The most important measure that the Finance Minister could announce to curb inflation will be to delist perishables (fruits and vegetables) from Schedule I of the APMC Act which will effectively de-license these commodities and take them out of the collusive clutches of licensed wholesale traders.

Currently, they operate with impunity and with official connivance in government-managed mandis across the States. The Finance Minister should at least ensure that UPA-run States, especially Delhi and Maharashtra, announce this de-licensing measure simultaneously and challenge the opposition States to follow suit, or face the people's anti-inflation ire. This is the most immediate and directly effective measure to bring down food prices, and inaction on this account will be difficult to justify.

PRODUCTIVITY CHALLENGES

The other major issue is to raise output and productivity levels in agriculture. This is clearly the realm of the Agriculture Ministers, both at the Centre and the States. Agriculture remains a backward sector, contributing a mere 14.6 per cent of GDP while still sustaining 55 per cent of our population. For the great majority of the rural population, this has implied a life just above bare survival levels and no hope of improving their lot even over generations. This poor performance is not acceptable as it threatens to impose a binding constraint on economic growth.

The government must make space for greater private sector activity in agriculture. It can do so by encouraging modern retailers to further intensify their direct supply linkages with producers and, at the same time, actively promote farmers' cooperatives so that bargaining strength remains symmetrical.

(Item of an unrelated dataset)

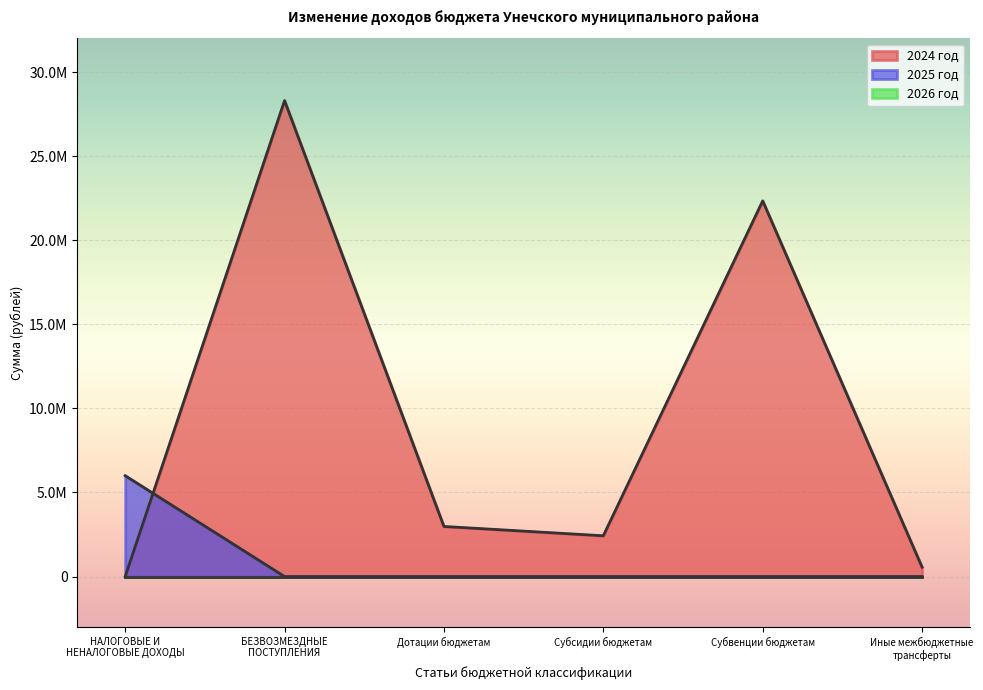

How many interior local peaks does the 2024 год series have?

2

The effective modality for establishing these cooperatives will be to bring in private integrators, a la El Tejar in Argentina or Mother Dairy in our country, who will have the incentives to do so. It is time that we jettison the outdated and dysfunctional subsidy-price control, the public distribution system of agriculture development, and let the sector modernise on the basis of private enterprise. If it can happen in manufacturing, it can surely happen in agriculture too.

It should quickly establish the necessary regulatory authority for overseeing the use of genetically modified seeds. This would ensure consumer safety based on scientific grounds and not propaganda and also allow the farmers to grow lower-risk and higher-productivity crops.